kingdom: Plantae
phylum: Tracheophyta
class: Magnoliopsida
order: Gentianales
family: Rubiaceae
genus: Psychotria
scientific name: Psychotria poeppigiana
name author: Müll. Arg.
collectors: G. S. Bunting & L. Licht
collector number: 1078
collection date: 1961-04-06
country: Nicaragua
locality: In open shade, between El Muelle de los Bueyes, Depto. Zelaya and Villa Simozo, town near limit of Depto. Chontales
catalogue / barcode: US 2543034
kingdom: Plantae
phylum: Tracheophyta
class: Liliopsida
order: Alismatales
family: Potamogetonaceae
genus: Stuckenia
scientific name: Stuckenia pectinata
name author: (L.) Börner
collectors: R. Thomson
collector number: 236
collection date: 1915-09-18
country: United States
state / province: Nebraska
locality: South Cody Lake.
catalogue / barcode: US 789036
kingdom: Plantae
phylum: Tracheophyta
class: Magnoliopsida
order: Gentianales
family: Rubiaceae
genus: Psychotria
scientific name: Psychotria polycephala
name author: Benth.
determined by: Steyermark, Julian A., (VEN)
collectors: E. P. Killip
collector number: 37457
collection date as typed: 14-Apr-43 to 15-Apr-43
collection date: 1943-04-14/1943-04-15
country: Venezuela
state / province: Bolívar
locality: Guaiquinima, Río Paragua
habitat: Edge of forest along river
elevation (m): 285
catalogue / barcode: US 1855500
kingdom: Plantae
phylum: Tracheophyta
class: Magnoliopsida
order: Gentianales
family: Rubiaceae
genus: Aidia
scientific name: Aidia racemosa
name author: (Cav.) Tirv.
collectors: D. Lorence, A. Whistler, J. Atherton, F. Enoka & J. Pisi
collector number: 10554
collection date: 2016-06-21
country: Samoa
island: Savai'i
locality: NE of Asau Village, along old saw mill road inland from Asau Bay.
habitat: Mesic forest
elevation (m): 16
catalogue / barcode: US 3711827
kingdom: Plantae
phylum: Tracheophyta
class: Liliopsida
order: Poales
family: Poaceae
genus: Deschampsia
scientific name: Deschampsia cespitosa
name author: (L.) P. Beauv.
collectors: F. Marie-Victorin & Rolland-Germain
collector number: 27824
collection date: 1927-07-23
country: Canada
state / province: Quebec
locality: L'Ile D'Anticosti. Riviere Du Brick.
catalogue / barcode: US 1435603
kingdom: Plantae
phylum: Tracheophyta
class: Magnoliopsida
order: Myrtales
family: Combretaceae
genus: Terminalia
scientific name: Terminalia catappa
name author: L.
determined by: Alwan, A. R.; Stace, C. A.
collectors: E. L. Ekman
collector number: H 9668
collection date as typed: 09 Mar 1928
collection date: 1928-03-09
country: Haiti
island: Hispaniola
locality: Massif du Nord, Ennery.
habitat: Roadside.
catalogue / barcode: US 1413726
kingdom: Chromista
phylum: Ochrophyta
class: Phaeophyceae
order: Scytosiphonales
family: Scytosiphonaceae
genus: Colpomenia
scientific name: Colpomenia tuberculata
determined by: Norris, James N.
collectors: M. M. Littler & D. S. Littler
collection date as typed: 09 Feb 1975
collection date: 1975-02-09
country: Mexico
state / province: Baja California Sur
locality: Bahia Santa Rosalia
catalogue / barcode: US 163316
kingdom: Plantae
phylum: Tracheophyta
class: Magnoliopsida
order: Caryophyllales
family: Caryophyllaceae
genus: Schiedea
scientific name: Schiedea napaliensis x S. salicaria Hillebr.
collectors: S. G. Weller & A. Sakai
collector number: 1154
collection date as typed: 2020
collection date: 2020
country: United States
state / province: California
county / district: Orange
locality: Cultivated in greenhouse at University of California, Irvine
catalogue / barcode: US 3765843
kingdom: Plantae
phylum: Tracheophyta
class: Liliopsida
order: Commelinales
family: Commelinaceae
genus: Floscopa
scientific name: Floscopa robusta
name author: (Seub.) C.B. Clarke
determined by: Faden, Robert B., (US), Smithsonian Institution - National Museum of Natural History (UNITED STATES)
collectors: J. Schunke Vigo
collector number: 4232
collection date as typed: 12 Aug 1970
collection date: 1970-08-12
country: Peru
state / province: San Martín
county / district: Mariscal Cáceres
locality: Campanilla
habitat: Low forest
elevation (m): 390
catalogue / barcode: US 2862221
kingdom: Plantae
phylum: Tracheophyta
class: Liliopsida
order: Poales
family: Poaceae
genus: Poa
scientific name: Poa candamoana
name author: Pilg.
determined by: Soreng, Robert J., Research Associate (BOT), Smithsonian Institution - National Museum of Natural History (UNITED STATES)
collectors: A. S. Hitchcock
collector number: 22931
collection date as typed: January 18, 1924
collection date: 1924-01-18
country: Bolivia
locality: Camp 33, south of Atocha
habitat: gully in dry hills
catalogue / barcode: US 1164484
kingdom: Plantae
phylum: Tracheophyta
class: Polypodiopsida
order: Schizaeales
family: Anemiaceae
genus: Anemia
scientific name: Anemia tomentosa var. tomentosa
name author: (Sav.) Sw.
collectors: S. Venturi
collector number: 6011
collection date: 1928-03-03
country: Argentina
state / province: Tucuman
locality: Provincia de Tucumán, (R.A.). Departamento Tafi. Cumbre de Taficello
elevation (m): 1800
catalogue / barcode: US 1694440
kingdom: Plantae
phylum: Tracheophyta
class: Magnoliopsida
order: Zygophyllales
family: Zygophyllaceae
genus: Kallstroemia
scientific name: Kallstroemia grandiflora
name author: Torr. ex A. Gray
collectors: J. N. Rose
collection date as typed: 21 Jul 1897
+++
* [AIM]: Could you change every "collectors" in the records above to "collected by" and give all the lines again, leaving everything else untouched?

* [RESULT OF THE TASK]:
kingdom: Plantae
phylum: Tracheophyta
class: Magnoliopsida
order: Gentianales
family: Rubiaceae
genus: Psychotria
scientific name: Psychotria poeppigiana
name author: Müll. Arg.
collected by: G. S. Bunting & L. Licht
collector number: 1078
collection date: 1961-04-06
country: Nicaragua
locality: In open shade, between El Muelle de los Bueyes, Depto. Zelaya and Villa Simozo, town near limit of Depto. Chontales
catalogue / barcode: US 2543034
kingdom: Plantae
phylum: Tracheophyta
class: Liliopsida
order: Alismatales
family: Potamogetonaceae
genus: Stuckenia
scientific name: Stuckenia pectinata
name author: (L.) Börner
collected by: R. Thomson
collector number: 236
collection date: 1915-09-18
country: United States
state / province: Nebraska
locality: South Cody Lake.
catalogue / barcode: US 789036
kingdom: Plantae
phylum: Tracheophyta
class: Magnoliopsida
order: Gentianales
family: Rubiaceae
genus: Psychotria
scientific name: Psychotria polycephala
name author: Benth.
determined by: Steyermark, Julian A., (VEN)
collected by: E. P. Killip
collector number: 37457
collection date as typed: 14-Apr-43 to 15-Apr-43
collection date: 1943-04-14/1943-04-15
country: Venezuela
state / province: Bolívar
locality: Guaiquinima, Río Paragua
habitat: Edge of forest along river
elevation (m): 285
catalogue / barcode: US 1855500
kingdom: Plantae
phylum: Tracheophyta
class: Magnoliopsida
order: Gentianales
family: Rubiaceae
genus: Aidia
scientific name: Aidia racemosa
name author: (Cav.) Tirv.
collected by: D. Lorence, A. Whistler, J. Atherton, F. Enoka & J. Pisi
collector number: 10554
collection date: 2016-06-21
country: Samoa
island: Savai'i
locality: NE of Asau Village, along old saw mill road inland from Asau Bay.
habitat: Mesic forest
elevation (m): 16
catalogue / barcode: US 3711827
kingdom: Plantae
phylum: Tracheophyta
class: Liliopsida
order: Poales
family: Poaceae
genus: Deschampsia
scientific name: Deschampsia cespitosa
name author: (L.) P. Beauv.
collected by: F. Marie-Victorin & Rolland-Germain
collector number: 27824
collection date: 1927-07-23
country: Canada
state / province: Quebec
locality: L'Ile D'Anticosti. Riviere Du Brick.
catalogue / barcode: US 1435603
kingdom: Plantae
phylum: Tracheophyta
class: Magnoliopsida
order: Myrtales
family: Combretaceae
genus: Terminalia
scientific name: Terminalia catappa
name author: L.
determined by: Alwan, A. R.; Stace, C. A.
collected by: E. L. Ekman
collector number: H 9668
collection date as typed: 09 Mar 1928
collection date: 1928-03-09
country: Haiti
island: Hispaniola
locality: Massif du Nord, Ennery.
habitat: Roadside.
catalogue / barcode: US 1413726
kingdom: Chromista
phylum: Ochrophyta
class: Phaeophyceae
order: Scytosiphonales
family: Scytosiphonaceae
genus: Colpomenia
scientific name: Colpomenia tuberculata
determined by: Norris, James N.
collected by: M. M. Littler & D. S. Littler
collection date as typed: 09 Feb 1975
collection date: 1975-02-09
country: Mexico
state / province: Baja California Sur
locality: Bahia Santa Rosalia
catalogue / barcode: US 163316
kingdom: Plantae
phylum: Tracheophyta
class: Magnoliopsida
order: Caryophyllales
family: Caryophyllaceae
genus: Schiedea
scientific name: Schiedea napaliensis x S. salicaria Hillebr.
collected by: S. G. Weller & A. Sakai
collector number: 1154
collection date as typed: 2020
collection date: 2020
country: United States
state / province: California
county / district: Orange
locality: Cultivated in greenhouse at University of California, Irvine
catalogue / barcode: US 3765843
kingdom: Plantae
phylum: Tracheophyta
class: Liliopsida
order: Commelinales
family: Commelinaceae
genus: Floscopa
scientific name: Floscopa robusta
name author: (Seub.) C.B. Clarke
determined by: Faden, Robert B., (US), Smithsonian Institution - National Museum of Natural History (UNITED STATES)
collected by: J. Schunke Vigo
collector number: 4232
collection date as typed: 12 Aug 1970
collection date: 1970-08-12
country: Peru
state / province: San Martín
county / district: Mariscal Cáceres
locality: Campanilla
habitat: Low forest
elevation (m): 390
catalogue / barcode: US 2862221
kingdom: Plantae
phylum: Tracheophyta
class: Liliopsida
order: Poales
family: Poaceae
genus: Poa
scientific name: Poa candamoana
name author: Pilg.
determined by: Soreng, Robert J., Research Associate (BOT), Smithsonian Institution - National Museum of Natural History (UNITED STATES)
collected by: A. S. Hitchcock
collector number: 22931
collection date as typed: January 18, 1924
collection date: 1924-01-18
country: Bolivia
locality: Camp 33, south of Atocha
habitat: gully in dry hills
catalogue / barcode: US 1164484
kingdom: Plantae
phylum: Tracheophyta
class: Polypodiopsida
order: Schizaeales
family: Anemiaceae
genus: Anemia
scientific name: Anemia tomentosa var. tomentosa
name author: (Sav.) Sw.
collected by: S. Venturi
collector number: 6011
collection date: 1928-03-03
country: Argentina
state / province: Tucuman
locality: Provincia de Tucumán, (R.A.). Departamento Tafi. Cumbre de Taficello
elevation (m): 1800
catalogue / barcode: US 1694440
kingdom: Plantae
phylum: Tracheophyta
class: Magnoliopsida
order: Zygophyllales
family: Zygophyllaceae
genus: Kallstroemia
scientific name: Kallstroemia grandiflora
name author: Torr. ex A. Gray
collected by: J. N. Rose
collection date as typed: 21 Jul 1897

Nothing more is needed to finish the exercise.